From the top of the ridge, a dusty wind blows south, sweeping down and across the endless desert-like plains in Azerbaijan. A narrow path cuts through the dried up shrubbery that shakes with each passing of stamping feet (recommended to scare away poisonous snakes). A rusty railing cuts down the already narrow path marking the border between Georgia and Azerbaijan. At the top, carved into the ridge, is a group of abandoned caves hiding under the hanging rock, sheltering one of Georgia’s best art treasures – the frescos of the Davit Gareji school…
A Cave Monastery in the Desert: Davit Gareji
Better known as Lavra, this rock-hewn monastic complex originates all the way back to the 6th century and is still home to a group of reclusive monks who inhabit its arid cells to this day…
The complex was founded by St. David Garejeli, one of the 13 ascetic Syrian fathers who came to Georgia from the Middle East to spread the word of Christianity.
This cave monastery became Georgia’s sacred spiritual and cultural centre and home to the once flourishing Davit Gareji fresco school. You’ll find hundreds of cells alongside refectories, churches and living quarters carved into the rock, some of which still carry their original frescoes depicting the lives of Georgian saints.
◇ ◇ ◇ ◇ ◇ ◇ ◇
Complete the following:
[a] Alter the stretch from "This cave monastery" through "of Georgian saints." in the Davit Gareji passage by swapping "refectories" for "dining halls", and write out the whole stretch.
[b] Carry the Davit Gareji passage further, starting after its last sentence.
The records come from a separate source.
◇ ◇ ◇ ◇ ◇ ◇ ◇
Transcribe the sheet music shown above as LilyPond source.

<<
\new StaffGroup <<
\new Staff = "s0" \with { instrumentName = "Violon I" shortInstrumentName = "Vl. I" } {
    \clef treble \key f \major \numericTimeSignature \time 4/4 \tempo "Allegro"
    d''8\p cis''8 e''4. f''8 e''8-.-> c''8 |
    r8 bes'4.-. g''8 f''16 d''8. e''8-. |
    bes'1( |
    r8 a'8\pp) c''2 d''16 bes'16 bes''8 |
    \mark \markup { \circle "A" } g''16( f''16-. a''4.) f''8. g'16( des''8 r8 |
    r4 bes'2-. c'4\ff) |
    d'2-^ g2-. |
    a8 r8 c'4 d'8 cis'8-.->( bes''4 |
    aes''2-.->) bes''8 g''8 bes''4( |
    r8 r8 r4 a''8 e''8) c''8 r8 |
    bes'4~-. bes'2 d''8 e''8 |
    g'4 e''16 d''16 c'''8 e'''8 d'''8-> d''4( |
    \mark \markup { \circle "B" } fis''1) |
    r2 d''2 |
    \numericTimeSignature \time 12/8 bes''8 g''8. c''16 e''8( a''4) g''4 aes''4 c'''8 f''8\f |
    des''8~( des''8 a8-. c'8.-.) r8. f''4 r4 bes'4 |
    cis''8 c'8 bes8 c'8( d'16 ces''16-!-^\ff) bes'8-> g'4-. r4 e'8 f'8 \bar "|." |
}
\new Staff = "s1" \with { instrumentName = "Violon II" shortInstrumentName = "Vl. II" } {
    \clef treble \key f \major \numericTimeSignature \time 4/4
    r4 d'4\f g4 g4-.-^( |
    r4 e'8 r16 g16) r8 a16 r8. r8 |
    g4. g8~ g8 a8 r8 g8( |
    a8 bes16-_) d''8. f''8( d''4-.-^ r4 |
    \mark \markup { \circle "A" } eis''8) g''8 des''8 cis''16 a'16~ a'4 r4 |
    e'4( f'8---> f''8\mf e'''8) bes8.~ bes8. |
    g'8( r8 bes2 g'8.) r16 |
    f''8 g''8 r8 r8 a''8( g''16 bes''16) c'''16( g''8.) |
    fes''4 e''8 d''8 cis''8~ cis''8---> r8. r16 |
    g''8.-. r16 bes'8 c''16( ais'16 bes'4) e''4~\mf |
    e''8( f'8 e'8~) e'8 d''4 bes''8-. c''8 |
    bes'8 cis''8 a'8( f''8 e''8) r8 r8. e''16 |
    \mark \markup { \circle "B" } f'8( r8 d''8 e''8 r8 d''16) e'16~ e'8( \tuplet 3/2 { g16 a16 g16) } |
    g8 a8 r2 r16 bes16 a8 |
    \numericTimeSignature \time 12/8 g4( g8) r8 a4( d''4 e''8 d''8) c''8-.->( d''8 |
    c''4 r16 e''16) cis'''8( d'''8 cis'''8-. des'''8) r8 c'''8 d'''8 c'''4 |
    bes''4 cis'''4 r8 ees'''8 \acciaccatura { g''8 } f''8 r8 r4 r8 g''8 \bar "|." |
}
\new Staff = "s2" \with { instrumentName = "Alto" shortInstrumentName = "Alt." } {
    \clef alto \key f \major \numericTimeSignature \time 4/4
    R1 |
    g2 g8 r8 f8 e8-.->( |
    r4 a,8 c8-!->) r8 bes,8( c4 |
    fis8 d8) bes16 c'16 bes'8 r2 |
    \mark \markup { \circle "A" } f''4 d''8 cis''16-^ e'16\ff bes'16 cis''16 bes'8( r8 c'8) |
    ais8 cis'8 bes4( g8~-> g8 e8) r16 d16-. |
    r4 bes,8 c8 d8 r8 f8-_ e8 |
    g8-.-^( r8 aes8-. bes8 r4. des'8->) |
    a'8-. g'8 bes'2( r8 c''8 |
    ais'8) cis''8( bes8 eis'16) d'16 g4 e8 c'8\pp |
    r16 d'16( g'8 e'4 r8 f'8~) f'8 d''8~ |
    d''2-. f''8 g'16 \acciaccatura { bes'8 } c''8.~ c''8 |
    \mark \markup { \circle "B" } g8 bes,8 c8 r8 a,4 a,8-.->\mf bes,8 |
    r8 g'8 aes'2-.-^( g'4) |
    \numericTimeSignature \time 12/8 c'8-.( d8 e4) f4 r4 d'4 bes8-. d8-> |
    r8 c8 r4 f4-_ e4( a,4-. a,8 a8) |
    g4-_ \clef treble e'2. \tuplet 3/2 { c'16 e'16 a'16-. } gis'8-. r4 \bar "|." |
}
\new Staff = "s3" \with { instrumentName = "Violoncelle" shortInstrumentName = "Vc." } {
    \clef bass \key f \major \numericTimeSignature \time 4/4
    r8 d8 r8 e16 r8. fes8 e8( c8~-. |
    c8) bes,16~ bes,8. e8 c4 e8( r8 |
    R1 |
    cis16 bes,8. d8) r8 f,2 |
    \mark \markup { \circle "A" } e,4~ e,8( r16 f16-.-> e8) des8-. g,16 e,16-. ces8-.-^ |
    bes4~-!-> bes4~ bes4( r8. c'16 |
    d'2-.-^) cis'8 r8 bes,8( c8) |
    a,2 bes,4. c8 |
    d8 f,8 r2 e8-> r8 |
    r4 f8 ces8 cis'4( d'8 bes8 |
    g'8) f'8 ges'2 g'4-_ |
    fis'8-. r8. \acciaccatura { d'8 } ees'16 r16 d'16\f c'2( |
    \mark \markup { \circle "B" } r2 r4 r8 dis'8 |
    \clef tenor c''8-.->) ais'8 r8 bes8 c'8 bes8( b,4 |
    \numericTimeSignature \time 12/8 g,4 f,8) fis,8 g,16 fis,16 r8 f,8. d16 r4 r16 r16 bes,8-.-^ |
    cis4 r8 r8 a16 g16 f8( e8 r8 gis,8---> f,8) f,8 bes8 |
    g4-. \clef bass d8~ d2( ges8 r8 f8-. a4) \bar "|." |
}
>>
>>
◇ ◇ ◇ ◇ ◇ ◇ ◇
Exercise results:
[a]
This cave monastery became Georgia’s sacred spiritual and cultural centre and home to the once flourishing Davit Gareji fresco school. You’ll find hundreds of cells alongside dining halls, churches and living quarters carved into the rock, some of which still carry their original frescoes depicting the lives of Georgian saints.

[b]
Over time, the cave culture spread across the area to nearby mountains, and separate cave monasteries were built, including Udabno, carved out between the 8th-10th centuries. This 500 meter-long network of caves is connected only by a narrow footpath, cut in the middle by a badly drawn up Soviet-era border. One wrong step and you could fall down the side of the mountain into the desert below. And if get lost on the path trying to find your way back? You may accidentally cross into Azeri territory without knowing it. But at least the kalashnikov-wielding border guards in Azerbaijan are friendly and speak good English, keen to put you back on the right path to Lavra.
Today much of the monastery’s site lies abandoned. During the Soviet era, much of the monastery was used as a military training ground since its terrain was similar to that in Afghanistan, and its frescoes became part of the target practice for the Soviet army.
Once Georgia regained its independence, the monastery once again became a place of pilgrimage and home to some six monks. Visiting the complex however is difficult, as the border between Georgia and Azerbaijan clumsily cuts through the site, with parts of the Georgian monastery falling into Azerbaijan, causing minor border disputes between the two countries. But a visit to the main part, Lavra, and the frescos of the Davit Gareji school, lies securely within Georgia.
An Ancient Moonscape Metropolis: Uplistsikhe (“Lord’s Fortress”)
The bus from Gori, Stalin’s hometown, dropped me in a nearby village of Kvakhvreli. I had a long walk down a dusty path to this rock-hewn town whose origins date back to around 1000 BC.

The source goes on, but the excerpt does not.